[Start of Attachment]

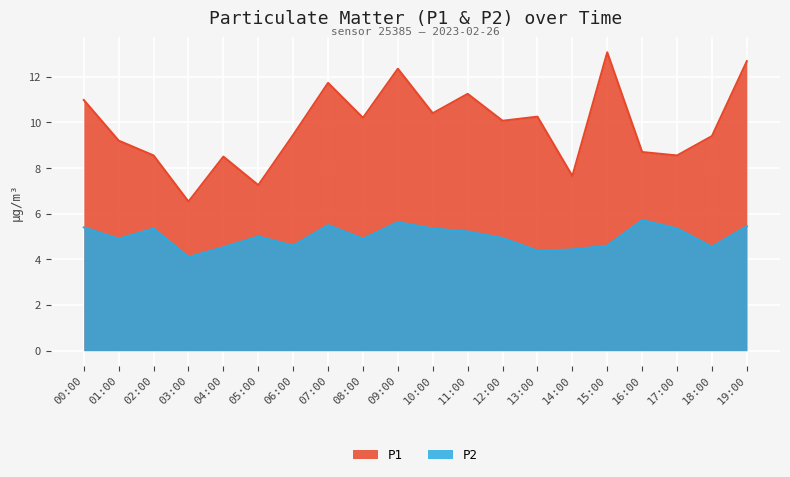

Rank the series by their average value, from highest to lowest.

P1, P2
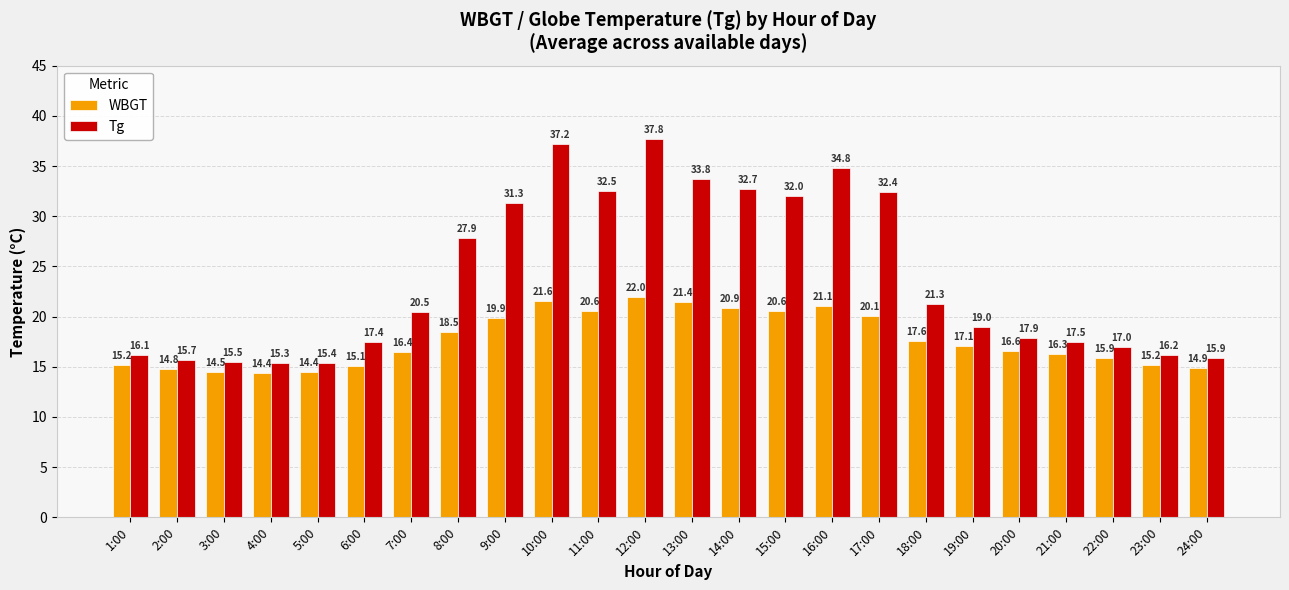

How many data points in Tg are above 20?

12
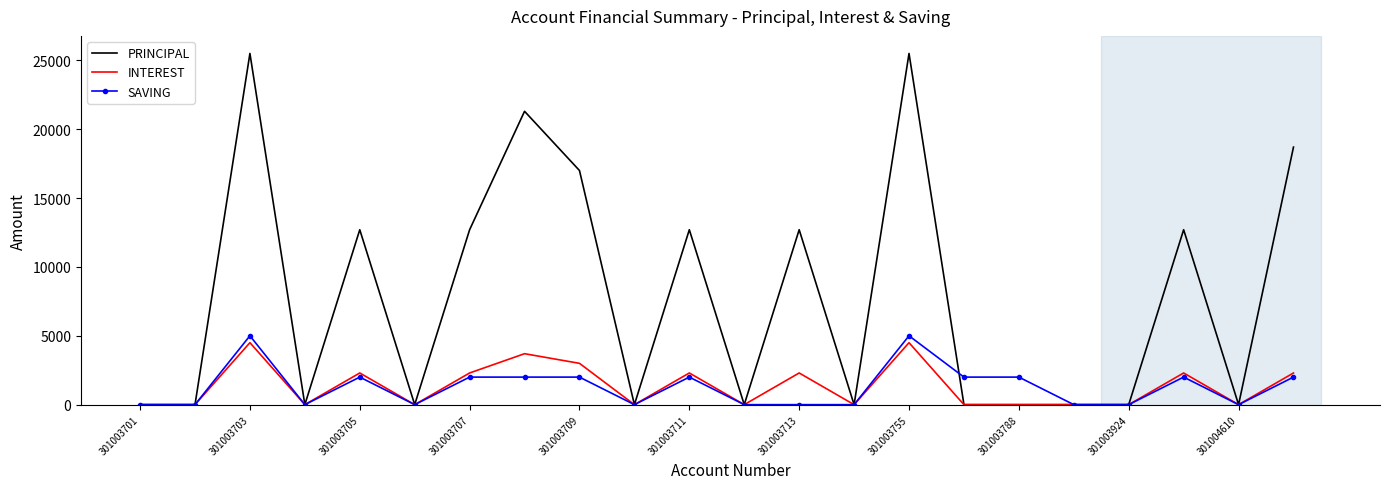

Which series has the largest total across all categories?

PRINCIPAL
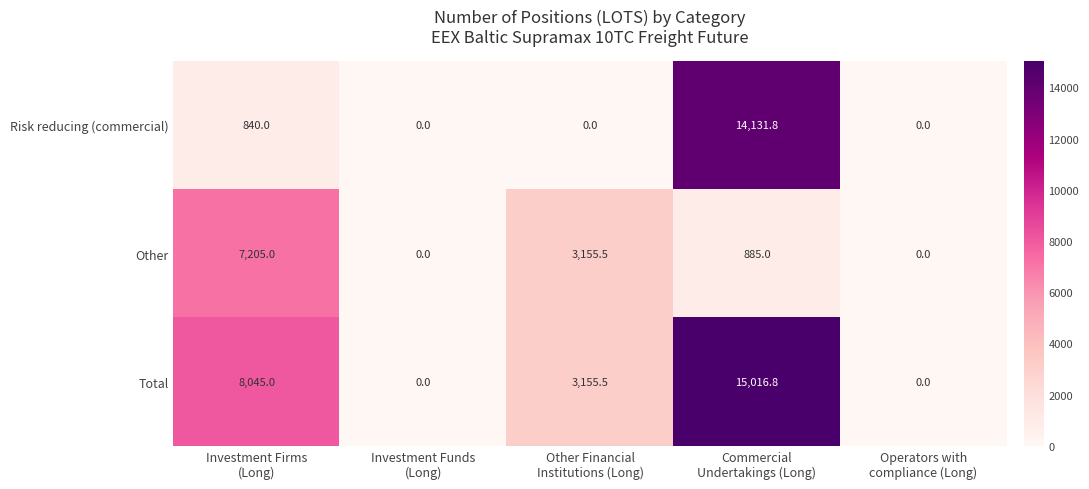

What is the greatest value displayed?

15016.8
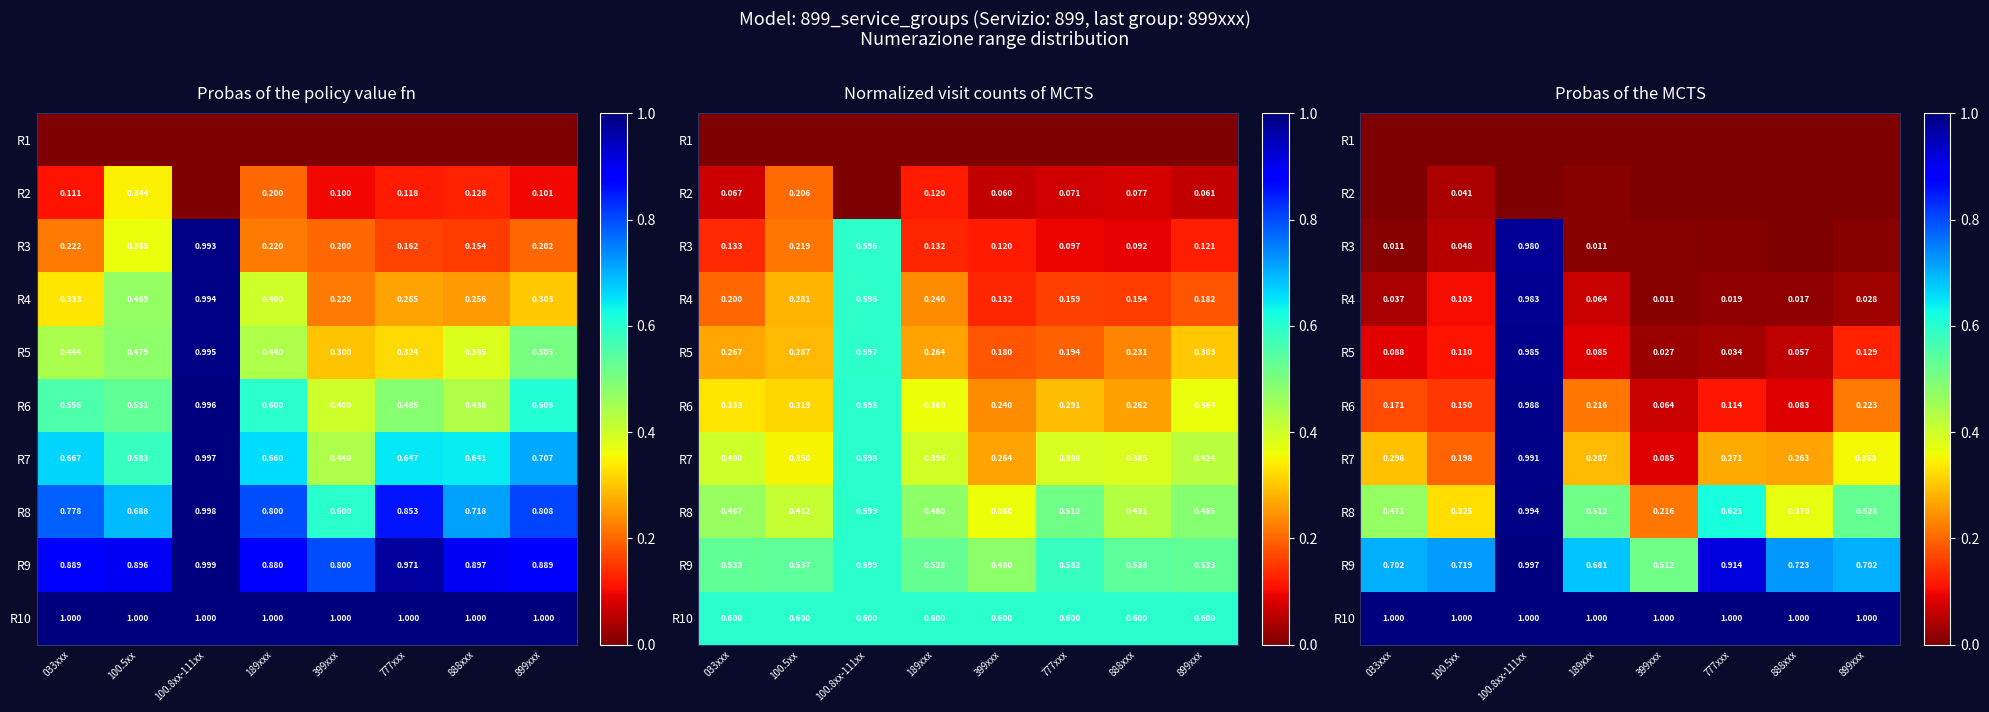

At which label is R2 closest to 0?

100.8xx-111xx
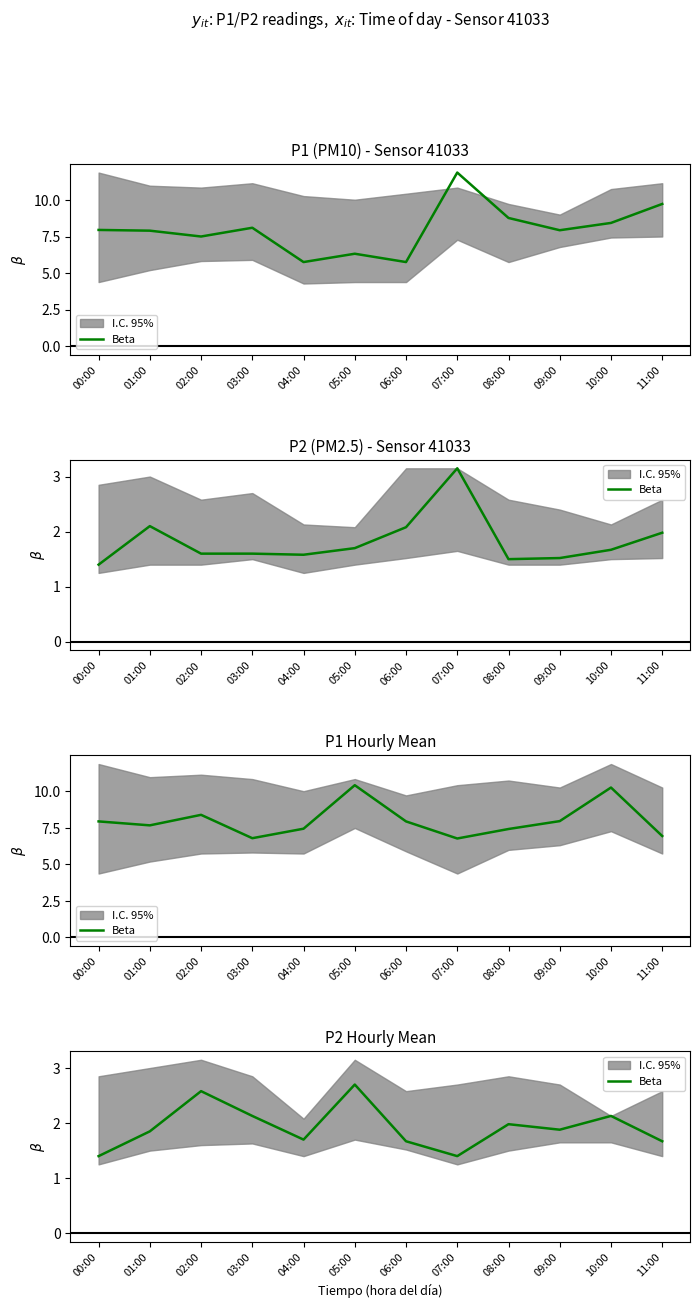

What is the label of the 4th point from the left?

03:00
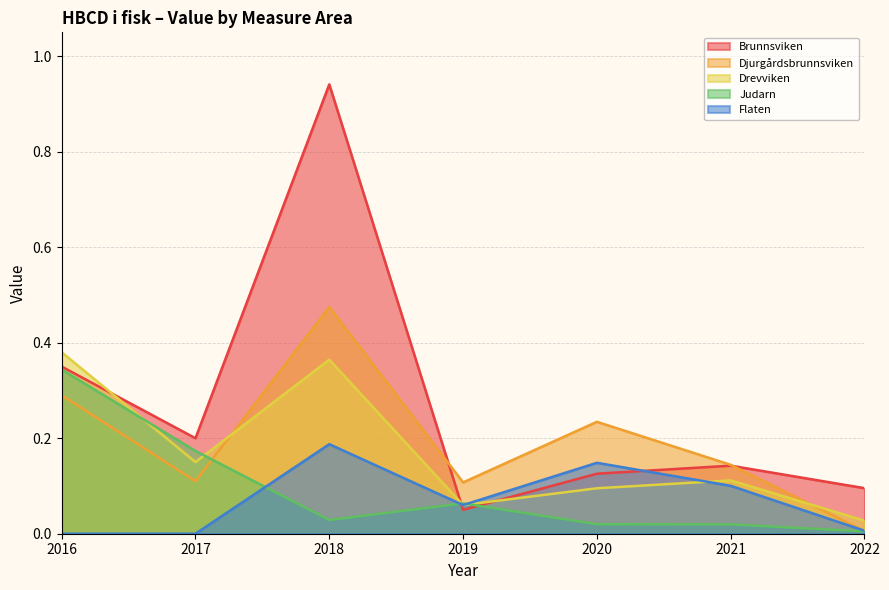

Reading right to left, transcribe all the data shown in this chart.

Brunnsviken: 2022=0.1	2021=0.1	2020=0.1	2019=0.1	2018=0.9	2017=0.2	2016=0.3
Djurgårdsbrunnsviken: 2022=0.0	2021=0.1	2020=0.2	2019=0.1	2018=0.5	2017=0.1	2016=0.3
Drevviken: 2022=0.0	2021=0.1	2020=0.1	2019=0.1	2018=0.4	2017=0.1	2016=0.4
Judarn: 2022=0.0	2021=0.0	2020=0.0	2019=0.1	2018=0.0	2017=0.2	2016=0.3
Flaten: 2022=0.0	2021=0.1	2020=0.1	2019=0.1	2018=0.2	2017=0.0	2016=0.0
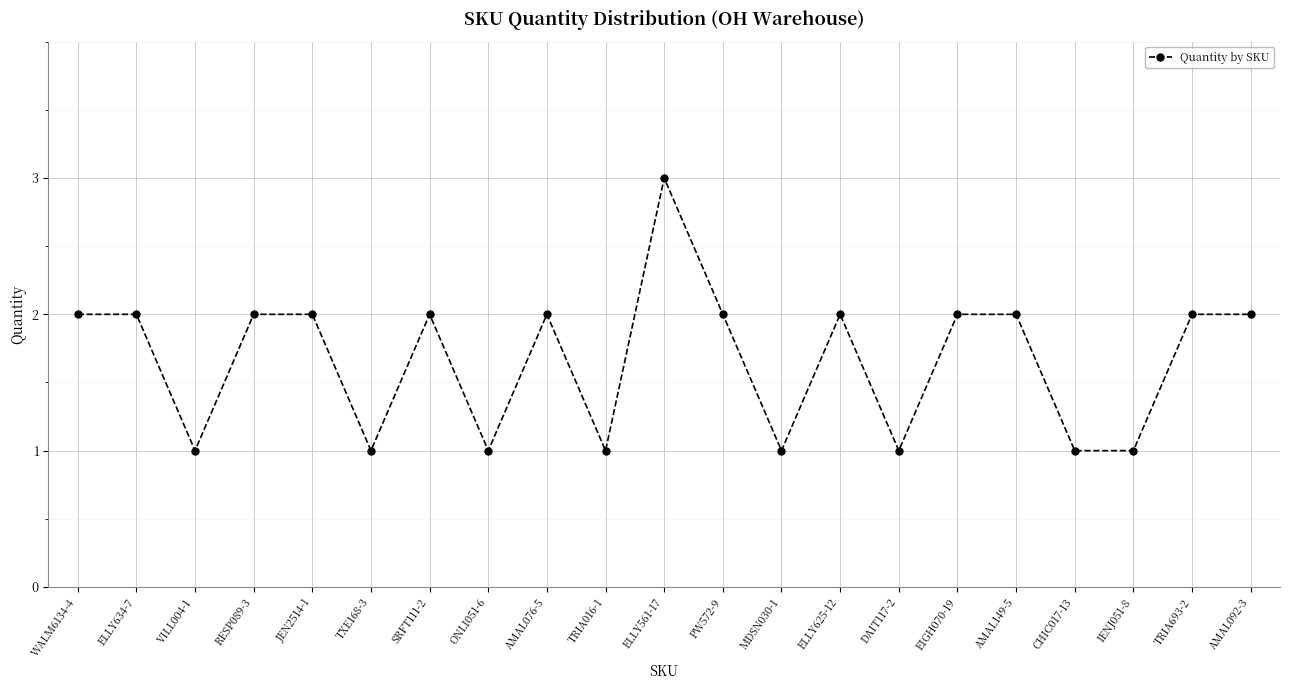

The chart shows a value of 1 at EIGH070-19. True or false?

False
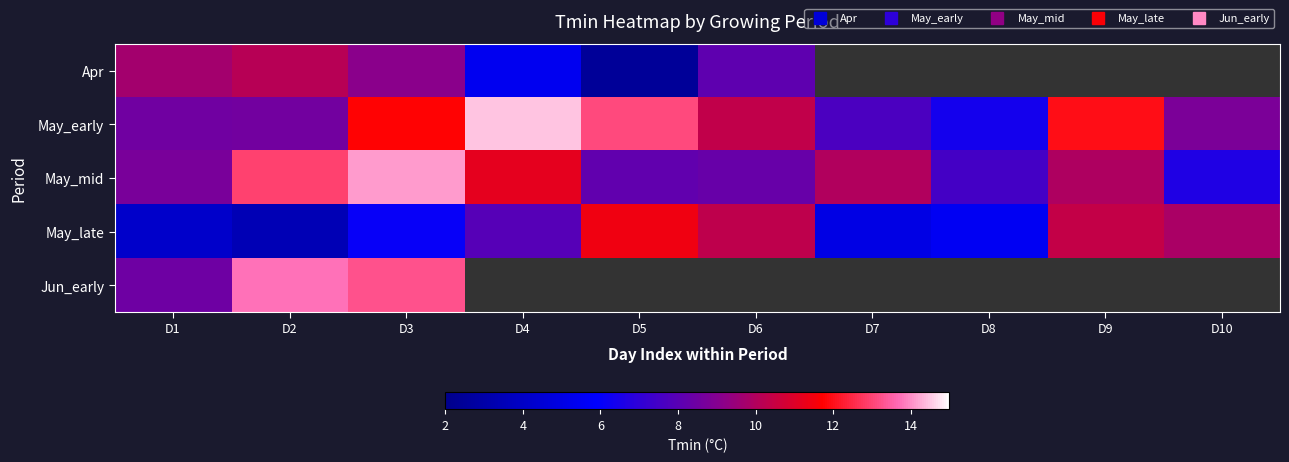

Between D3 and D10, which series saw the biggest shift?

May_mid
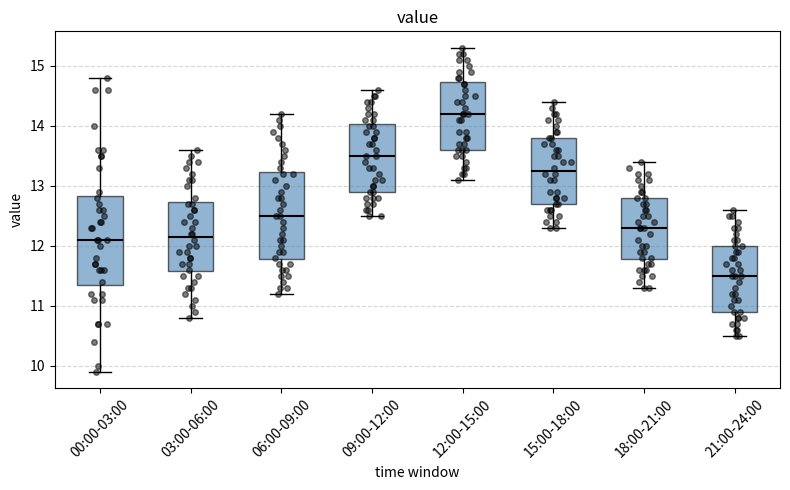

Where does the median line of the box for 00:00-03:00 sit on the y-axis? The values are not printed on the chart, so give them approximately, as read against the axis.

12.1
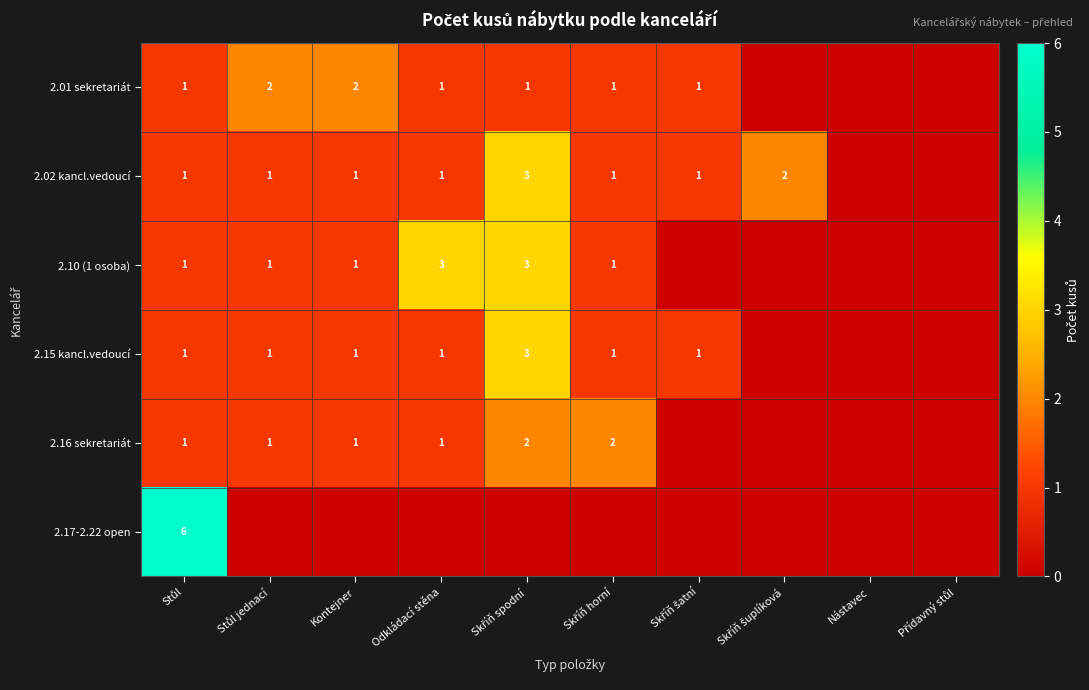

The value of 2.16 sekretariát at Odkládací stěna is 1. True or false?

True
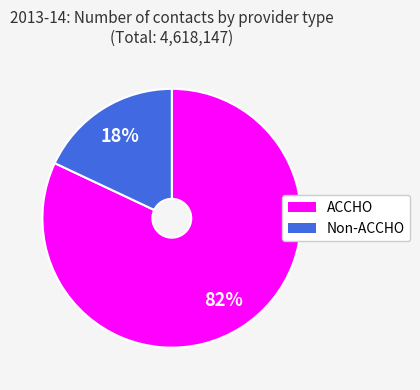

What is the smallest slice in the pie chart?

Non-ACCHO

[End of Attachment]

EXERCISE PROMPT → Copy the lines out exactly, beginning at the line containing "What is the smallest slice in the pie chart?" and stopping at the end of the records.

EXERCISE OUTPUT →
What is the smallest slice in the pie chart?

Non-ACCHO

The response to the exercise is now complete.